ECLI:NL:HR:2011:BQ6719
Hoge Raad
- Cassatie
- A.J.A. van Dorst
- J. de Hullu
- M.A. Loth
- Rechtspraak.nl
Noodweerexces en de mogelijkheid tot onttrekking aan de confrontatie
In deze zaak heeft de Hoge Raad op 12 juli 2011 uitspraak gedaan in een cassatieprocedure tegen een arrest van het Gerechtshof te Arnhem. De verdachte was betrokken bij een vechtpartij op 19 augustus 2006 in Harderwijk, waarbij hij en zijn broer openlijk geweld hebben gepleegd tegen twee slachtoffers. De verdachte stelde zich op het standpunt dat hij handelde uit noodweerexces, omdat hij zich moest verdedigen tegen een wederrechtelijke aanval. Het Hof verwierp dit verweer, met de overweging dat de verdachte en zijn broer zich hadden kunnen onttrekken aan de confrontatie door zich terug te trekken in de winkel. De Hoge Raad oordeelde echter dat het oordeel van het Hof niet begrijpelijk was zonder nadere motivering.
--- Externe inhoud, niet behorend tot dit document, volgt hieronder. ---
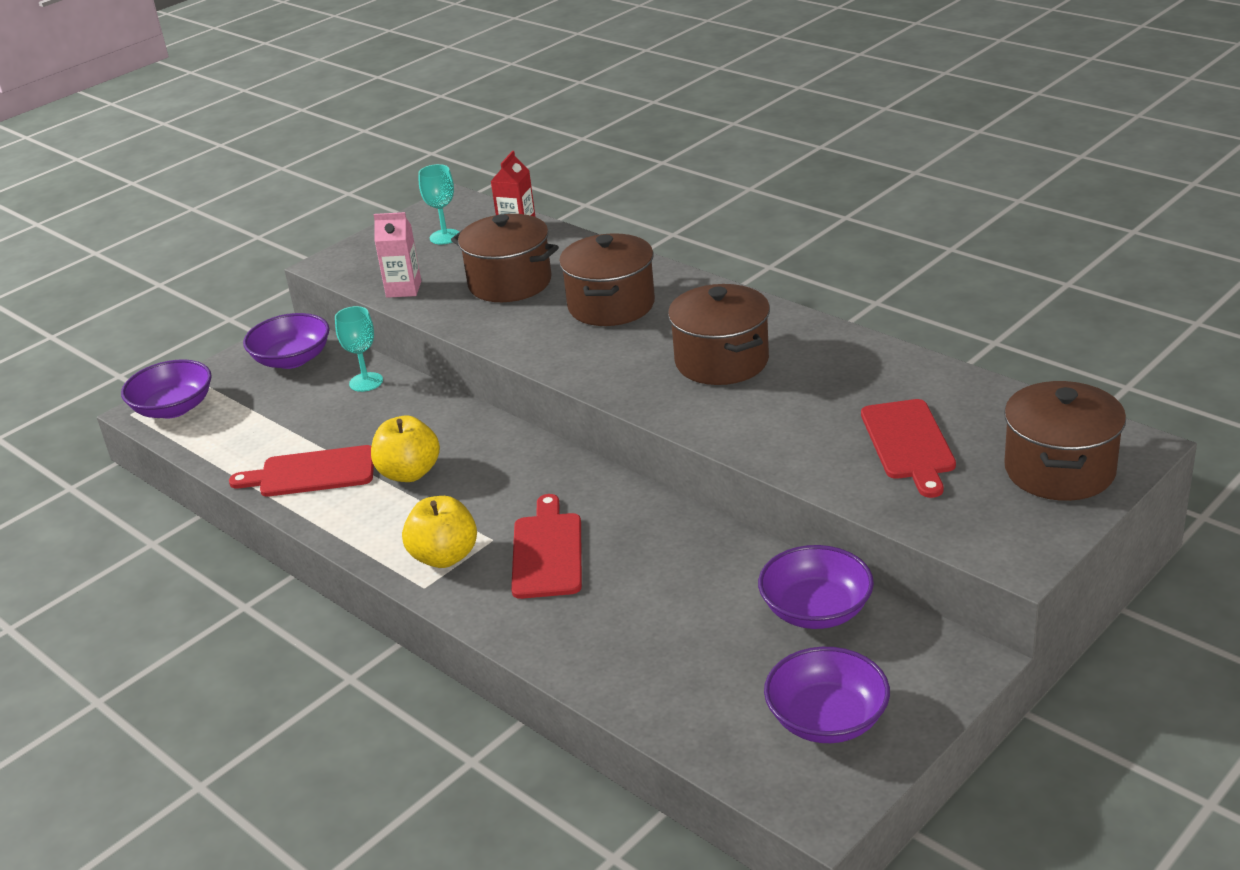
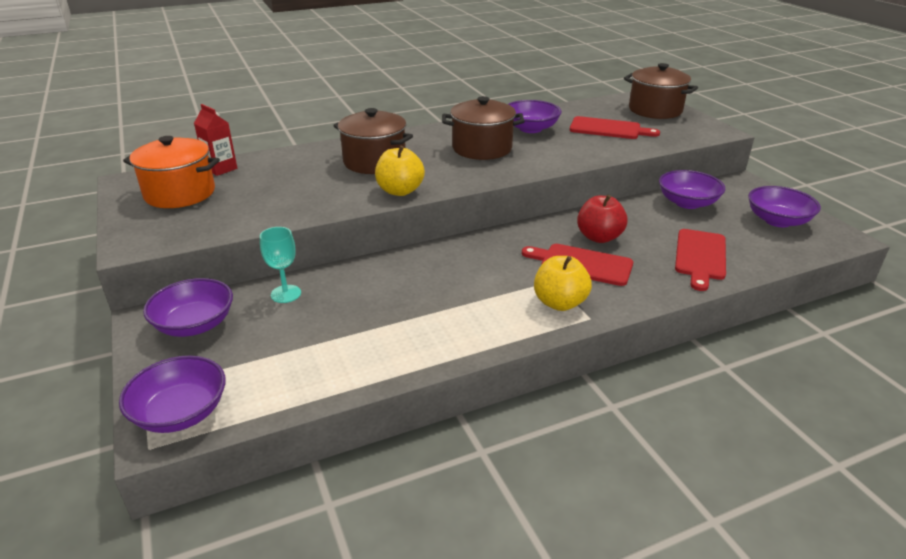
camera: 70 degrees left, 0 degrees up
red cutting board [229,445,374,497] -> red cutting board moved to [675,229,726,291]
yellow apple [371,415,440,482] -> yellow apple moved to [375,145,425,196]
pink carton [374,212,421,298] -> none
turquoise goblet [418,164,459,244] -> orange pot [123,136,220,208]
brown pot [451,214,559,302] -> none
none -> purple bowl [508,100,562,133]
none -> red apple [577,195,627,243]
De vraag of de verdachte zich had kunnen onttrekken aan de aanranding kan niet in algemene zin worden beantwoord, maar hangt af van de specifieke omstandigheden van het geval. De Hoge Raad concludeerde dat de verwerping van het beroep op noodweerexces ontoereikend gemotiveerd was. Daarom vernietigde de Hoge Raad de bestreden uitspraak en wees de zaak terug naar het Gerechtshof te Arnhem voor een nieuwe behandeling.